- Supplied entries
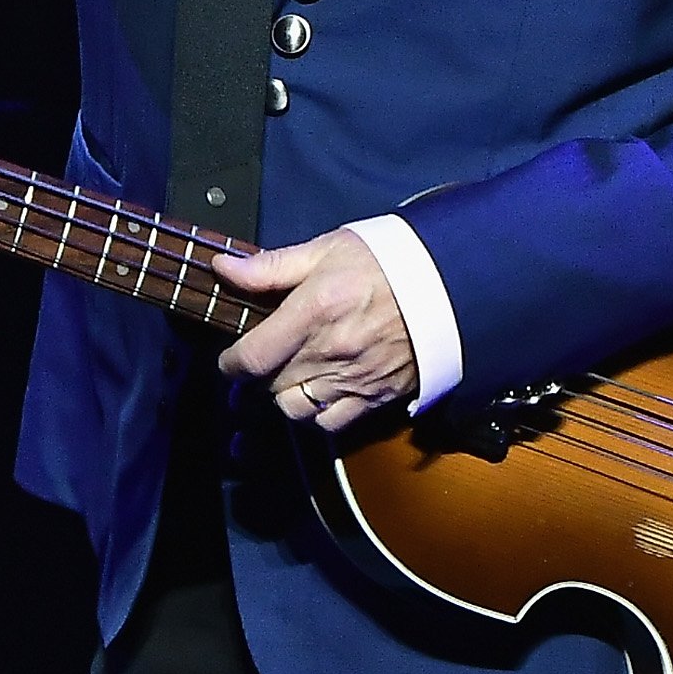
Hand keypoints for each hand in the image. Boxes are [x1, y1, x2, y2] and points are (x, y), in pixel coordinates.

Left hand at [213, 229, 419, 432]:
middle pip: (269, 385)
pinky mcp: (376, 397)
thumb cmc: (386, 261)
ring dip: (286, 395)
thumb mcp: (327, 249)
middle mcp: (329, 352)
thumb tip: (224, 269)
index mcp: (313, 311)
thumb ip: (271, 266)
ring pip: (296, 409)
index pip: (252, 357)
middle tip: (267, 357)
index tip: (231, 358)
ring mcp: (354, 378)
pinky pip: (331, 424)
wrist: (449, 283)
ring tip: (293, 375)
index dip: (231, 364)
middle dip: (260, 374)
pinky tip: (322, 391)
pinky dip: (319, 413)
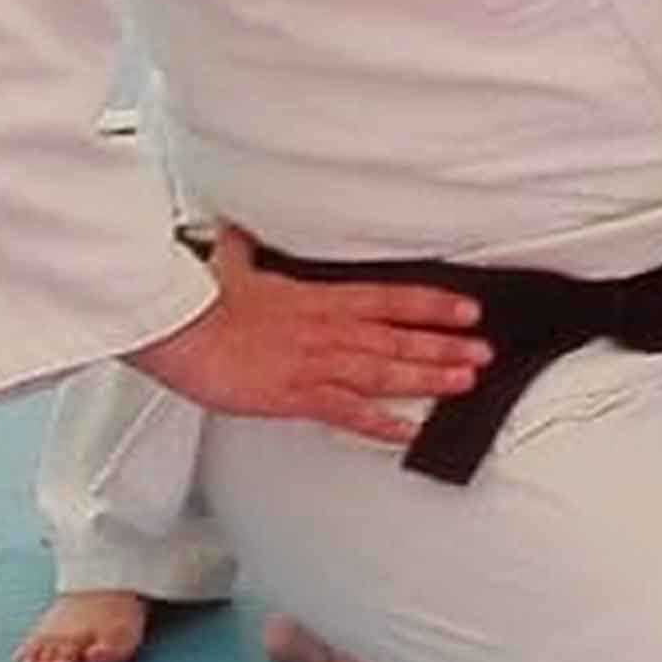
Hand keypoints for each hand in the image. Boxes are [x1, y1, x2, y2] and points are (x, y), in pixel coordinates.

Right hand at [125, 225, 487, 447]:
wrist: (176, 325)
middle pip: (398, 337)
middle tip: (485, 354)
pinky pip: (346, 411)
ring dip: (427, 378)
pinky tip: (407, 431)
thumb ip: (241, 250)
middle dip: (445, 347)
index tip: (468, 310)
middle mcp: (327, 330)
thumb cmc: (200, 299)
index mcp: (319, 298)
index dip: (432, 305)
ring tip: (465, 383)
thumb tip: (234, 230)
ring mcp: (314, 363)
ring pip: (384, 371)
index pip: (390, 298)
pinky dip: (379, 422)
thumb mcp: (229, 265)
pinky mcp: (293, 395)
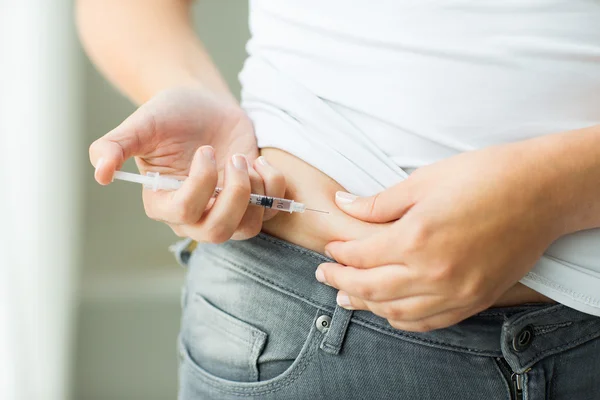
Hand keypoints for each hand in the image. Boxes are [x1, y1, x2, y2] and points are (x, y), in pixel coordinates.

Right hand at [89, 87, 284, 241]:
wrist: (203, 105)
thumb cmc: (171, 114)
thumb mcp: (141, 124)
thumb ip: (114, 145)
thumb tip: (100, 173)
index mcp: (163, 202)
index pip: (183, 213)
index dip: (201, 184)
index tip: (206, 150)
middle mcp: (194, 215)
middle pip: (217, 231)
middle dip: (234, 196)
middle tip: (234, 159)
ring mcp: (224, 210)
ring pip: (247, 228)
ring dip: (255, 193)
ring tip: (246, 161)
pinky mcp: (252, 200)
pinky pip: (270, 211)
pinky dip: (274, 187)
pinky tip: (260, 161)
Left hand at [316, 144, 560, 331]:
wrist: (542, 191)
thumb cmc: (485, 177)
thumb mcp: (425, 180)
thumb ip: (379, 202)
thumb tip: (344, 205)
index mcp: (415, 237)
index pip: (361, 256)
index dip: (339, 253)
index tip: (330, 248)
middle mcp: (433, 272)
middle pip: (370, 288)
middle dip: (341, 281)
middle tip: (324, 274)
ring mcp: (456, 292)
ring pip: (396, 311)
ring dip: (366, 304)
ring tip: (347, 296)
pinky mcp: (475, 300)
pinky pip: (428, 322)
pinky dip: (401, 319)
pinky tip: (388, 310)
* * *
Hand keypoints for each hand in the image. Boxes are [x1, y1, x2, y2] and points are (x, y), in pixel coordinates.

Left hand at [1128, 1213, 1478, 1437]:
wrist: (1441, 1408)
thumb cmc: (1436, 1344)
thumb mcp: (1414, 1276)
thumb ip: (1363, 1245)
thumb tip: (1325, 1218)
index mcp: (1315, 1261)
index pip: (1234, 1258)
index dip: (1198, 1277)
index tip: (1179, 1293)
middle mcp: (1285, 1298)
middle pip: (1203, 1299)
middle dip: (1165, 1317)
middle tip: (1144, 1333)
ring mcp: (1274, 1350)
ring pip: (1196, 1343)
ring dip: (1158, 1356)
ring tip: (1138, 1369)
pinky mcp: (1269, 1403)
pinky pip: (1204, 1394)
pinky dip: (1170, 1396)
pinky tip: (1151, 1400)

- Instructions for the task
Nothing should appear in the answer except the lines above from the line with "ring pip: (247, 228)" through the line with "pinky tip: (388, 310)", both included, written out exactly.

- Exercise result
ring pip: (247, 228)
ring dip: (255, 193)
ring tip: (246, 161)
pinky mcp: (252, 200)
pinky pip: (270, 211)
pinky dip: (274, 187)
pinky tip: (260, 161)
Left hand at [316, 144, 560, 331]:
wrist: (542, 191)
thumb cmc: (485, 177)
thumb mcp: (425, 180)
thumb ip: (379, 202)
thumb tip: (344, 205)
index mcp: (415, 237)
index pip: (361, 256)
index dip: (339, 253)
index tip: (330, 248)
middle mcp: (433, 272)
middle pip: (370, 288)
middle dip: (341, 281)
middle tip: (324, 274)
ring mcp: (456, 292)
ring pip: (396, 311)
ring dip: (366, 304)
ring tip: (347, 296)
pinky mcp: (475, 300)
pinky pip: (428, 322)
pinky dip: (401, 319)
pinky tip: (388, 310)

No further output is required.